Sebbene ci possano essere a Siena (e fuori Siena dove ci si ostina a guardare) competenze e capacità specifiche, la priorità da cui non si può prescindere è la totale estraneità a questa rete che ormai si vede anche a occhio nudo e che da decenni impedisce il libero movimento dei pensieri e delle scelte degli individui. Ma il secondo punto dirimente, quello su cui è richiesta una buona dose di fiducia, è l’integrità morale di un uomo che verrà posto a capo di un ente in crisi che deve fare i conti con il proprio passato e risollevarsi con forze che ancora non si individuano chiaramente.
L’onestà dovrebbe essere tra gli argomenti di maggiore confronto sul tavolo della Deputazione Generale. E quella viene fuori dall’analisi, oltre che del curriculum, della storia pubblica di un individuo. Non c’è bisogno di aggiungere altro.
Siamo convinte che, nell’alveo degli onesti senesi ci siano competenze di tutto rispetto, così come siamo convinte che sono in pochi a pensare che vengano anche solo prese in considerazione, diciamo per cinque minuti, dai 14 donne e uomini che rappresentano oggi l’ente senese in cerca di un presidente.

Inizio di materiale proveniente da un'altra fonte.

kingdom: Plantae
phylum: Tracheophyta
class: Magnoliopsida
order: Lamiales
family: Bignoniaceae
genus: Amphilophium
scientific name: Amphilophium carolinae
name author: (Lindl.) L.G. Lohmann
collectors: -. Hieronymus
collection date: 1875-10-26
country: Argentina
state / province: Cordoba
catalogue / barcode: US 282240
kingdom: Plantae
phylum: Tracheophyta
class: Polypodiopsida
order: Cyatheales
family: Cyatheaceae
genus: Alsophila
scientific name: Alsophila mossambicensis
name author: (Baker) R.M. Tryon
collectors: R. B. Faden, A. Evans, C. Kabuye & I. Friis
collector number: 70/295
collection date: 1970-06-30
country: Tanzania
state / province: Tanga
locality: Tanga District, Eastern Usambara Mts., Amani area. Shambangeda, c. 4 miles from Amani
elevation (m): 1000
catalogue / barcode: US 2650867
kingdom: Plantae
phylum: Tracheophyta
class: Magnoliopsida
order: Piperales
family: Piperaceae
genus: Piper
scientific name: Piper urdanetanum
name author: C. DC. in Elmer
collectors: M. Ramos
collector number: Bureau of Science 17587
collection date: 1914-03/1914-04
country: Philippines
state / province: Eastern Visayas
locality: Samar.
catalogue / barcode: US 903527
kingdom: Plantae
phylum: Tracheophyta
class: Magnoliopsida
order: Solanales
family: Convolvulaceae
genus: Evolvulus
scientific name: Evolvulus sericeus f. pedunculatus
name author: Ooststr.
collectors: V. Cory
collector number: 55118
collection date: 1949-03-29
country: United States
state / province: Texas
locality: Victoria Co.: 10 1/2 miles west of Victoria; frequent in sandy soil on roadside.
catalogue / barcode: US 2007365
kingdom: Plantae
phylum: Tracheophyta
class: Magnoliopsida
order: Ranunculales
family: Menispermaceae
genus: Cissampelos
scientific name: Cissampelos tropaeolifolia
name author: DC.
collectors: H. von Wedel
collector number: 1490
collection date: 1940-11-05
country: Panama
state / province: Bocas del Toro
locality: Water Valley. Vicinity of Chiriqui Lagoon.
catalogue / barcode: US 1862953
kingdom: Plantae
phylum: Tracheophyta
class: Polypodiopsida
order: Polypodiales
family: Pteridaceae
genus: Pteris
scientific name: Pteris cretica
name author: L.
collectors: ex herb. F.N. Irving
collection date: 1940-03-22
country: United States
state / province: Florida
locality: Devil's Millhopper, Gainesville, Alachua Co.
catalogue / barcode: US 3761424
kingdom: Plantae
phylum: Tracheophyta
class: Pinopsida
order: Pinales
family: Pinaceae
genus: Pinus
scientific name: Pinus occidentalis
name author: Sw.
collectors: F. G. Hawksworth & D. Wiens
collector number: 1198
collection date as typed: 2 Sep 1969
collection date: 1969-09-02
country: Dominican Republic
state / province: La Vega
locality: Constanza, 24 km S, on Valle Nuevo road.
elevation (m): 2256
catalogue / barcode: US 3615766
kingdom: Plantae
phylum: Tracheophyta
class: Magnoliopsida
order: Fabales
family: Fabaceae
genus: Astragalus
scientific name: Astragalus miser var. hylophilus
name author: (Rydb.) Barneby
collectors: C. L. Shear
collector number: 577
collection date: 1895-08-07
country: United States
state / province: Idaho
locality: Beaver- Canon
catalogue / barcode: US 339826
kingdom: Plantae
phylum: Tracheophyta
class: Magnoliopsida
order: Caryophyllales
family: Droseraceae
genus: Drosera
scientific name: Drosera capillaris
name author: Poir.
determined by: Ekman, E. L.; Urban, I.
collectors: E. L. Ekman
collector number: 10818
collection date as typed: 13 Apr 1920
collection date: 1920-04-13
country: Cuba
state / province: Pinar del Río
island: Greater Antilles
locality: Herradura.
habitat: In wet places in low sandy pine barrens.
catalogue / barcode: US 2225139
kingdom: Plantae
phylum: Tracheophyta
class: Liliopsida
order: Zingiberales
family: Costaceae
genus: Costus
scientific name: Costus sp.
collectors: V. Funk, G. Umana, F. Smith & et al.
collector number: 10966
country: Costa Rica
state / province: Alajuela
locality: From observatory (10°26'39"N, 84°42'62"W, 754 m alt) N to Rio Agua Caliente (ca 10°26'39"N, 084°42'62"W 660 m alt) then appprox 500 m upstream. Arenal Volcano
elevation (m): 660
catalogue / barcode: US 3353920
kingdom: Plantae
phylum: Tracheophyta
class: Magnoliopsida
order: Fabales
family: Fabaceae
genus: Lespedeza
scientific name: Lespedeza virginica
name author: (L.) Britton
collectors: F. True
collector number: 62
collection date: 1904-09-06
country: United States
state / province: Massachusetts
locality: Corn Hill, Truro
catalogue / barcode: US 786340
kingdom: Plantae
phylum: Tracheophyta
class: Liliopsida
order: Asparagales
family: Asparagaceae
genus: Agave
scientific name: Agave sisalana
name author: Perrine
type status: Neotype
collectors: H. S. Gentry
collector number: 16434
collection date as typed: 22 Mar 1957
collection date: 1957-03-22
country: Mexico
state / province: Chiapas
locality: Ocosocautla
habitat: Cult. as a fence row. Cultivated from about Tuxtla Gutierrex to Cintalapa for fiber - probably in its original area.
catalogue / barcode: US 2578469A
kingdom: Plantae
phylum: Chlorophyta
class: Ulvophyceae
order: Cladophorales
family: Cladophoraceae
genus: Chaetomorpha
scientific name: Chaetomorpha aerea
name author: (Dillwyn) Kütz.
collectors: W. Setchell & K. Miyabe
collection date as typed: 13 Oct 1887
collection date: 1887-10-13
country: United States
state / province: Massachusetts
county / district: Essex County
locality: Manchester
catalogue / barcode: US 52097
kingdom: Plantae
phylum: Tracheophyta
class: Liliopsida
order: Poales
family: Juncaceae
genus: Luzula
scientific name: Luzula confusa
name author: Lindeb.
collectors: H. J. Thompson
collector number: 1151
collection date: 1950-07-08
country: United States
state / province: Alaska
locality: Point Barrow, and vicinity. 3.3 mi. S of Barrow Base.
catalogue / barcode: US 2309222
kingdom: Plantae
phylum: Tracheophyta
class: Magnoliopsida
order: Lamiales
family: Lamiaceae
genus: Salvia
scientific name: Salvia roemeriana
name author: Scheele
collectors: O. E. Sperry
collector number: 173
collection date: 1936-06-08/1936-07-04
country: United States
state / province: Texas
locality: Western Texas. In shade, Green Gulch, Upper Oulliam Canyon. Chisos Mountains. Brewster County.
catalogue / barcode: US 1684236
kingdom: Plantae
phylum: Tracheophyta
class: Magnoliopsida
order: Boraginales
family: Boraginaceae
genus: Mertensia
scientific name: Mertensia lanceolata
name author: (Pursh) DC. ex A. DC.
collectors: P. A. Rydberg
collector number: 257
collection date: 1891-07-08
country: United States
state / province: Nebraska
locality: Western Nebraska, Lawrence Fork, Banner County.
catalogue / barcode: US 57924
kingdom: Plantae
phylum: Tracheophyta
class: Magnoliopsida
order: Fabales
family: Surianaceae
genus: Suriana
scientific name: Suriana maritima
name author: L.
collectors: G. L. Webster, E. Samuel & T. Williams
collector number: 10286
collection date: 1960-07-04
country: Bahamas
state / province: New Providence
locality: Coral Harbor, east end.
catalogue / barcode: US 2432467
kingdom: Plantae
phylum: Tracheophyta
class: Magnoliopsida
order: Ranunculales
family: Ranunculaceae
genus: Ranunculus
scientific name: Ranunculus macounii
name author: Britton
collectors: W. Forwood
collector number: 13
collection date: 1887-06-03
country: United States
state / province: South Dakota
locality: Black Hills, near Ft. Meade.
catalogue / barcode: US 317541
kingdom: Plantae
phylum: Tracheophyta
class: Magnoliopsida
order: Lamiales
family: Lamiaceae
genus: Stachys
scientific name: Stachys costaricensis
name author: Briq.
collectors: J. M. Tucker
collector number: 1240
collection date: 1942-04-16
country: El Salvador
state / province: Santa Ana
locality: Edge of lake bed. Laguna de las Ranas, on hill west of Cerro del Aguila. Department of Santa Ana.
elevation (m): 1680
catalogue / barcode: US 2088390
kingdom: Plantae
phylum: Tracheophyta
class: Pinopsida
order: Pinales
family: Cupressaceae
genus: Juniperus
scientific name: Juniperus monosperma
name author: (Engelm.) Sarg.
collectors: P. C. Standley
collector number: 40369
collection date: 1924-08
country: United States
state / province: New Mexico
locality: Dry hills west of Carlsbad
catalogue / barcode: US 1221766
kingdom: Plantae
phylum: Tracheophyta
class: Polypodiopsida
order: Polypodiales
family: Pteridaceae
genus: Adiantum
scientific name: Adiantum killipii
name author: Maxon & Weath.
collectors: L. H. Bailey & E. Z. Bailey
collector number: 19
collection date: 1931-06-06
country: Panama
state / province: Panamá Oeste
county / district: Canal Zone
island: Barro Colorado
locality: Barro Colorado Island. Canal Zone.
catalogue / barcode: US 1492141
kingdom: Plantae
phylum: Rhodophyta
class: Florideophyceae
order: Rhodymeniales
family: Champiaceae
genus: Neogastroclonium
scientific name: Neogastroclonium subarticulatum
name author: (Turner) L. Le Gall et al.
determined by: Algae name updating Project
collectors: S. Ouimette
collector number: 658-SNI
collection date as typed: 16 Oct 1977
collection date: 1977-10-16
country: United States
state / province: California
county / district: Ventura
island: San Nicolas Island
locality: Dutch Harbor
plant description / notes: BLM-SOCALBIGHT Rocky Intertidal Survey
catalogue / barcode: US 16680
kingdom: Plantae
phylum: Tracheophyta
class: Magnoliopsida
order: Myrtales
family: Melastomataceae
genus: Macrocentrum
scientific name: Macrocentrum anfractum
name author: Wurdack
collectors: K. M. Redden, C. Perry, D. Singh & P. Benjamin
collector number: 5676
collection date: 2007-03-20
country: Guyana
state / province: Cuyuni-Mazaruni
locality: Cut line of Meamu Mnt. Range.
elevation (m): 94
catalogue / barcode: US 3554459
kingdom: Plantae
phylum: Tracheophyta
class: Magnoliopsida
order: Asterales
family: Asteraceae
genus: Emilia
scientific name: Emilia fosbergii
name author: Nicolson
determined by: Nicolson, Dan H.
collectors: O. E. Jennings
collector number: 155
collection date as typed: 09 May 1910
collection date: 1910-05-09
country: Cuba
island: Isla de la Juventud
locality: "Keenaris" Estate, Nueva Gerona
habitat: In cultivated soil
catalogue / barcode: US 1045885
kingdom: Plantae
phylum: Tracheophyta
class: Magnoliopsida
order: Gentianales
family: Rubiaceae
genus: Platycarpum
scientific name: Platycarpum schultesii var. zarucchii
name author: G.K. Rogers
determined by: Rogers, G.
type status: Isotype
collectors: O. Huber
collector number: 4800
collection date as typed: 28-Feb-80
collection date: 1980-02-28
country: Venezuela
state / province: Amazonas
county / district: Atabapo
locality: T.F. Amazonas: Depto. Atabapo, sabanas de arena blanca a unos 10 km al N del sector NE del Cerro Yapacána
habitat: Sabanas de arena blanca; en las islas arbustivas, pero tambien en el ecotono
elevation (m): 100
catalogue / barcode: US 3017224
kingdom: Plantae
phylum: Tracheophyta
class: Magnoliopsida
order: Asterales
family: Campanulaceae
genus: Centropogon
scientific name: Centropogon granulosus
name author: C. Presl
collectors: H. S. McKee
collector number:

Ci ha stupito un po’, invece, leggere che ci sarebbe un’autocandidatura per la deputazione amministratrice. Un “professionista senese conosciuto”, come scriviamo in un altro articolo. Ci teniamo a dissipare i dubbi che, a questo punto, potrebbero venire ad alcuni dei nostri lettori: il professionista in questione non è il De Mossi. Siamo curiose quanto il resto della città circa questo fantomatico autocandidato. Prima di riderci sopra preferiremmo conoscerne il nome: perchè è quello che fa la differenza e che può rendere ridicola o coraggiosa l’azione di avanzare il proprio nome per un incarico.
Avremmo voluto sentire la voce dei consiglieri di opposizione: sentire i nomi dei loro candidati ideali e le ragioni delle candidature. Avremmo voluto – ma a quanto pare abbiamo ancora qualche giorno (esattamente fino al 27 agosto) per far sentire la nostra voce – che la città desse prova di condivisione e di attaccamento alle proprie istituzioni aprendo liberamente un “tavolo di confronto” sul futuro della Fondazione Mps. Un’operazione di trasparenza e di democrazia che, forse, avrebbe fatto sentire meno soli i deputati impegnati nella scelta degli vertici di Palazzo Sansedoni e che li avrebbe indirizzati verso una più consapevole responsabilità.
“Non è la libertà che manca; mancano gli uomini liberi”, diceva Leo Longanesi nel 1957. Una frase che spaventa e che genera dubbi in chi non riesce a dare un senso alla propria vita senza quell’indispensabile qualità con cui ama autodefinirsi. No: non mancano gli uomini liberi; magari scarseggiano e, per questo, occorre, quando si individuano, dargli spazio, luce e sostegno affinchè la “malattia” di cui sono portatori sani contagi quante più persone possibili.